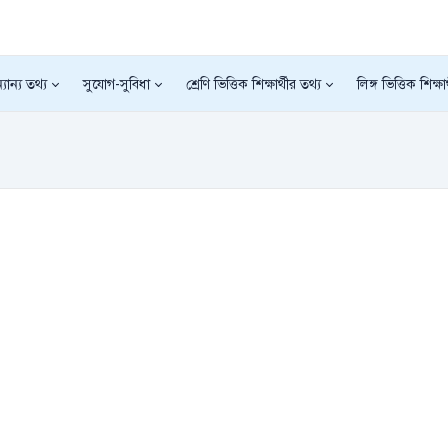
যান্য তথ্য
সুযোগ-সুবিধা
শ্রেণি ভিত্তিক শিক্ষার্থীর তথ্য
লিঙ্গ ভিত্তিক শিক্ষা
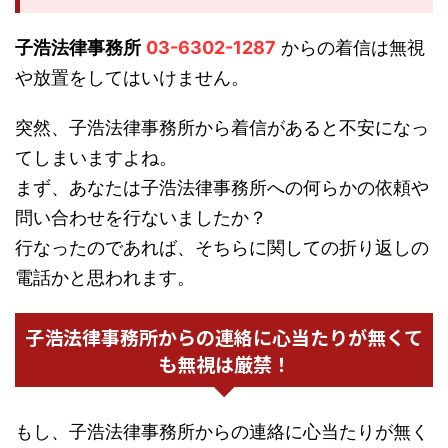
子浩法律事務所
03-6302-1287
からの着信は無視
や放置をしてはいけません。
突然、子浩法律事務所から着信があると不安になっ
てしまいますよね。
まず、あなたは子浩法律事務所への何らかの依頼や
問い合わせを行ないましたか？
行なったのであれば、そちらに関しての折り返しの
電話かと思われます。
子浩法律事務所からの連絡に心当たりが無くて
も無視は厳禁！
もし、子浩法律事務所からの連絡に心当たりが無く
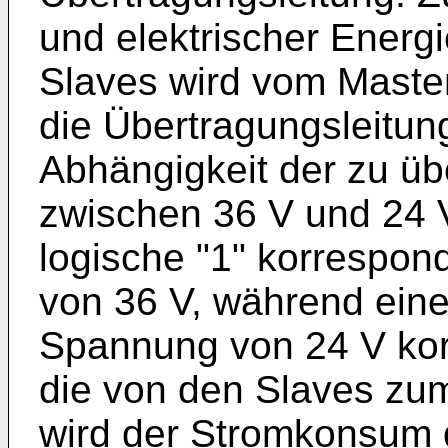
und elektrischer Energ
Slaves wird vom Maste
die Übertragungsleitung
Abhängigkeit der zu ü
zwischen 36 V und 24 V
logische "1" korrespon
von 36 V, während eine 
Spannung von 24 V korr
die von den Slaves zu
wird der Stromkonsum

....

__Task__.
Give back the entries verbatim but drop every picture.

__Exercise response__.
যান্য তথ্য
সুযোগ-সুবিধা
শ্রেণি ভিত্তিক শিক্ষার্থীর তথ্য
লিঙ্গ ভিত্তিক শিক্ষা
子浩法律事務所
03-6302-1287
からの着信は無視
や放置をしてはいけません。
突然、子浩法律事務所から着信があると不安になっ
てしまいますよね。
まず、あなたは子浩法律事務所への何らかの依頼や
問い合わせを行ないましたか？
行なったのであれば、そちらに関しての折り返しの
電話かと思われます。
子浩法律事務所からの連絡に心当たりが無くて
も無視は厳禁！
もし、子浩法律事務所からの連絡に心当たりが無く
und elektrischer Energ
Slaves wird vom Maste
die Übertragungsleitung
Abhängigkeit der zu ü
zwischen 36 V und 24 V
logische "1" korrespon
von 36 V, während eine 
Spannung von 24 V korr
die von den Slaves zu
wird der Stromkonsum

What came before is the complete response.